Contentieux : la jonction des requêtes est sans effet sur l’application des règles de notification
Le Conseil d’Etat a jugé dans un arrêt du 20 décembre 2022 à mentionner aux tables du recueil Lebon (req. n°450472), que « La jonction des requêtes qu’est susceptible d’opérer une juridiction est sans effet sur l’application des règles de notification de ses décisions, lesquelles peuvent en particulier différer selon ses modes de saisine ».
En l’espèce, M. A avait saisi le tribunal administratif de Marseille de deux demandes distinctes :
-la première, présentée par le ministère d’un avocat
-et la seconde présentée, sans recourir au ministère d’un avocat, par le moyen du téléservice dénommé « Télérecours citoyens ».
Par un unique jugement du 13 janvier 2020, le tribunal administratif de Marseille a rejeté ces deux demandes après les avoir jointes.
M. A. se pourvoit en cassation contre l’ordonnance du 13 janvier 2020 par laquelle le premier vice-président de la cour administrative d’appel de Marseille a rejeté pour tardiveté l’appel qu’il avait formé contre ce jugement.
Aux termes du premier alinéa de l’article R. 751-3 du Code de justice administrative : « Sauf disposition contraire, les décisions sont notifiées le même jour à toutes les parties en cause et adressées à leur domicile réel, par lettre recommandée avec demande d’avis de réception, sans préjudice du droit des parties de faire signifier ces décisions par acte d’huissier de justice ».
Par dérogation à ce principe, les deux premiers alinéas de l’article R. 751-4-1 du même code, dans sa rédaction applicable au litige, disposent que « Par dérogation aux articles R. 751-2, R. 751-3 et R. 751-4, la décision peut être notifiée par le moyen de l’application informatique mentionnée à l’article R. 414-1 aux parties qui sont inscrites dans cette application ou du téléservice mentionné à l’article R. 414-6 aux parties qui en ont accepté l’usage pour l’instance considérée.
Ces parties sont réputées avoir reçu la notification à la date de première consultation de la décision, certifiée par l’accusé de réception délivré par l’application informatique, ou, à défaut de consultation dans un délai de deux jours ouvrés à compter de la date de mise à disposition de la décision dans l’application, à l’issue de ce délai.

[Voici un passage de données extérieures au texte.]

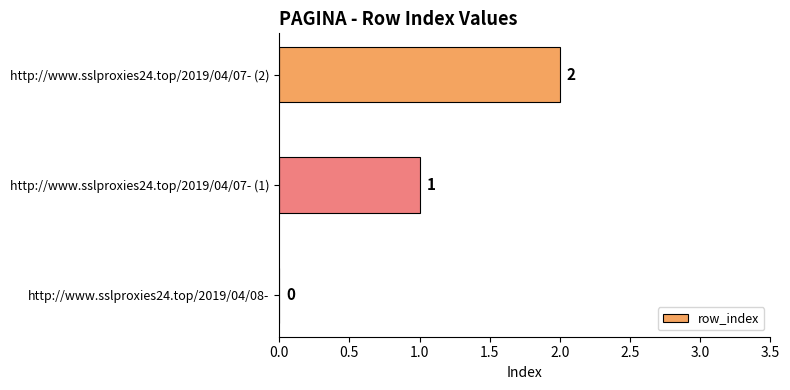

Which has a higher value, http://www.sslproxies24.top/2019/04/07- (2) or http://www.sslproxies24.top/2019/04/08-?

http://www.sslproxies24.top/2019/04/07- (2)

Sauf demande contraire de leur part, les parties sont alertées de la notification par un message électronique envoyé à l’adresse choisie par elles ».
Pour rejeter comme tardive la requête de M. A, enregistrée le 23 novembre 2020 au greffe de la cour administrative d’appel de Marseille, « l’ordonnance attaquée se fonde sur la circonstance que la notification du jugement du tribunal administratif, accompagnée de l’indication des voies et délais de recours, a été mise à disposition de M. A… le 15 janvier 2020 dans l’application « Télérecours citoyens » et que ce dernier devait être réputé en avoir reçu notification régulière au plus tard deux jours ouvrés à compter de cette mise à disposition ».
Toutefois, pour le Conseil d’Etat la jonction des requêtes est sans effet sur l’application des règles de notifications des décisions.
Ainsi, « la mise à disposition de M. A., dans le téléservice « Télérecours citoyens », du jugement du tribunal administratif rejetant ses deux demandes, était [en effet], en application de l’article R. 751-4-1 du code de justice administrative, de nature à faire courir à son égard le délai d’appel contre ce jugement en tant qu’il rejette la demande qu’il avait introduite sans ministère d’avocat par l’intermédiaire de ce téléservice« .
Mais « il n’en va pas de même en ce qui concerne le rejet de son autre demande formée par ministère d’avocat« .
S’agissant de cette requête, « le délai d’appel n’a commencé à courir, en application des dispositions de l’article R. 751-3 du code de justice administrative, qu’à compter de la notification du jugement faite au domicile réel du requérant par lettre recommandée avec demande d’avis de réception ».
Dès lors, l’ordonnance du premier vice-président de la cour administrative d’appel de Marseille a été annulée, en tant qu’elle a rejeté pour tardiveté, l’appel contre le jugement sur l’une des requêtes initiales.